=== Begin Enclosure ===

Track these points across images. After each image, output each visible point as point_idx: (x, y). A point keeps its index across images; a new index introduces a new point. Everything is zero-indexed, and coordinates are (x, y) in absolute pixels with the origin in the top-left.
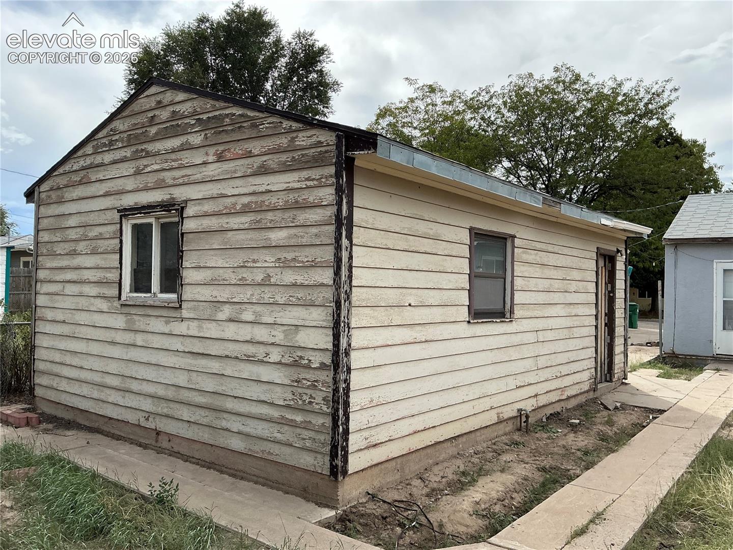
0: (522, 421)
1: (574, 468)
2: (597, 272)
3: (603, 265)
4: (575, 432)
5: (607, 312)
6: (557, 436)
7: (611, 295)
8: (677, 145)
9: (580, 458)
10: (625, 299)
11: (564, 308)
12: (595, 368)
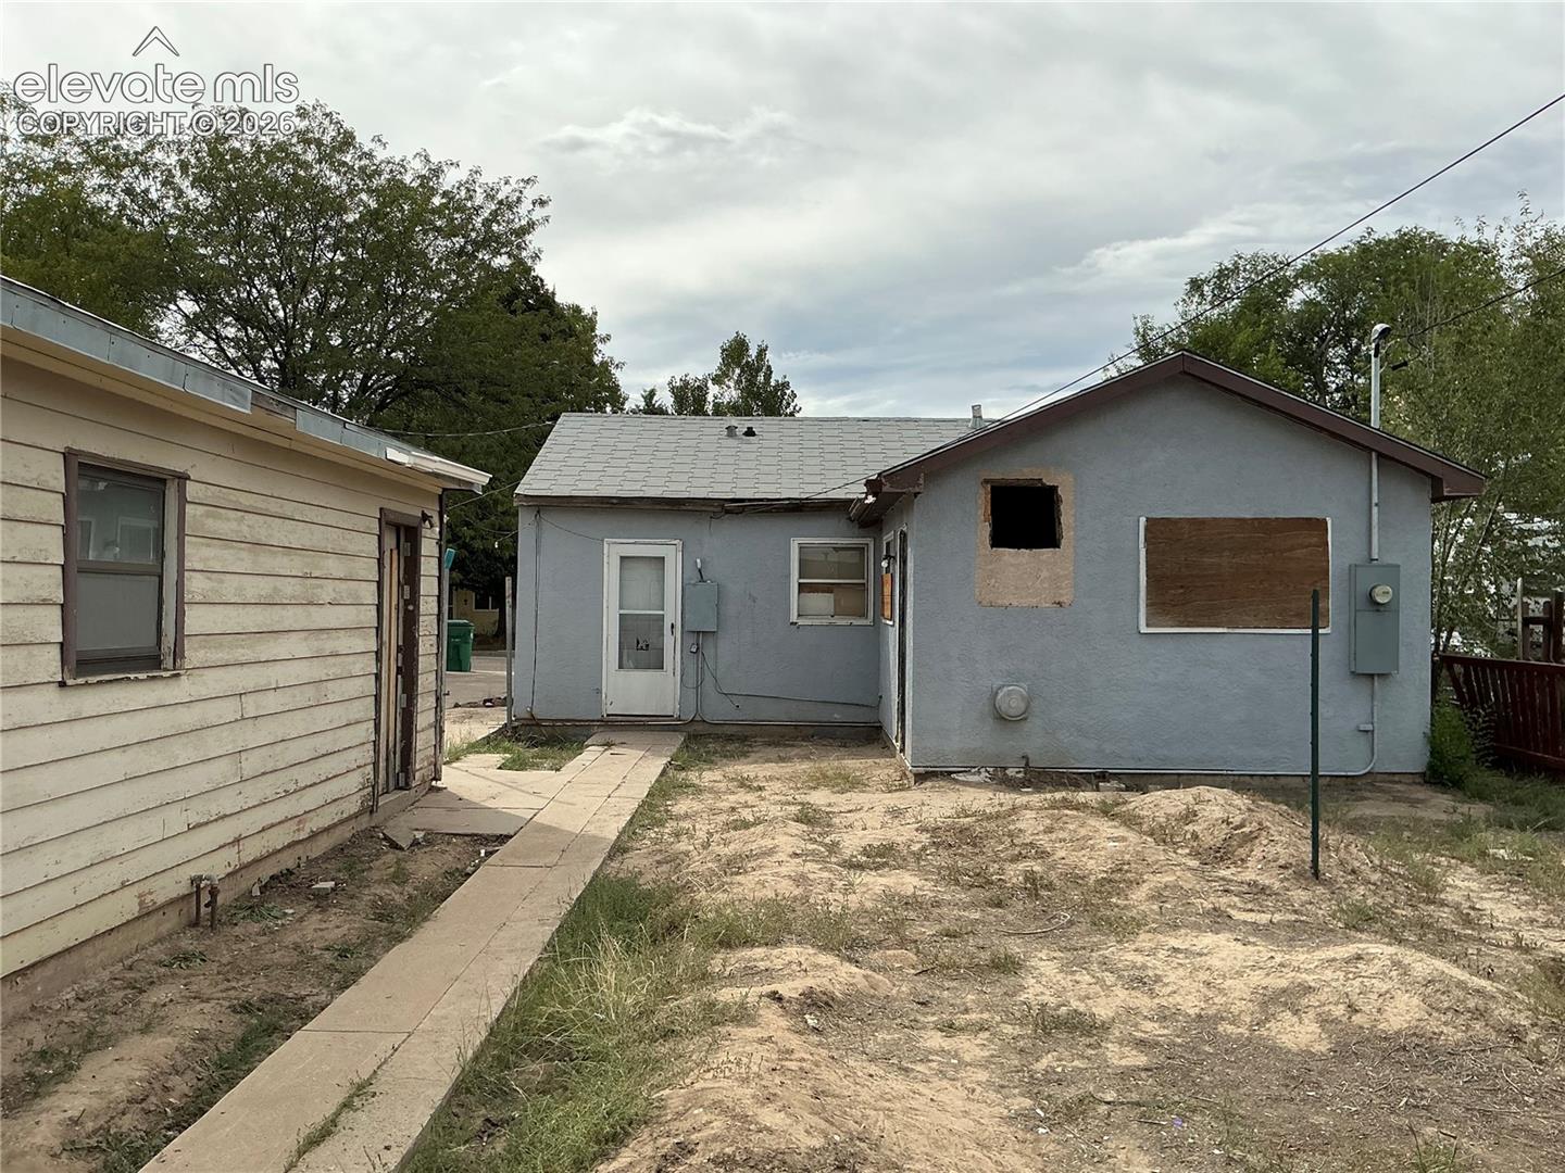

=== End Enclosure ===

- Problem to work on
Would you please repeat all the data word for word, but without the pictures?

- Answer
Track these points across images. After each image, output each visible point as point_idx: (x, y). A point keeps its index across images; a new index introduces a new point. Everything is zero-indexed, and coordinates are (x, y) in absolute pixels with the origin in the top-left.
0: (522, 421)
1: (574, 468)
2: (597, 272)
3: (603, 265)
4: (575, 432)
5: (607, 312)
6: (557, 436)
7: (611, 295)
8: (677, 145)
9: (580, 458)
10: (625, 299)
11: (564, 308)
12: (595, 368)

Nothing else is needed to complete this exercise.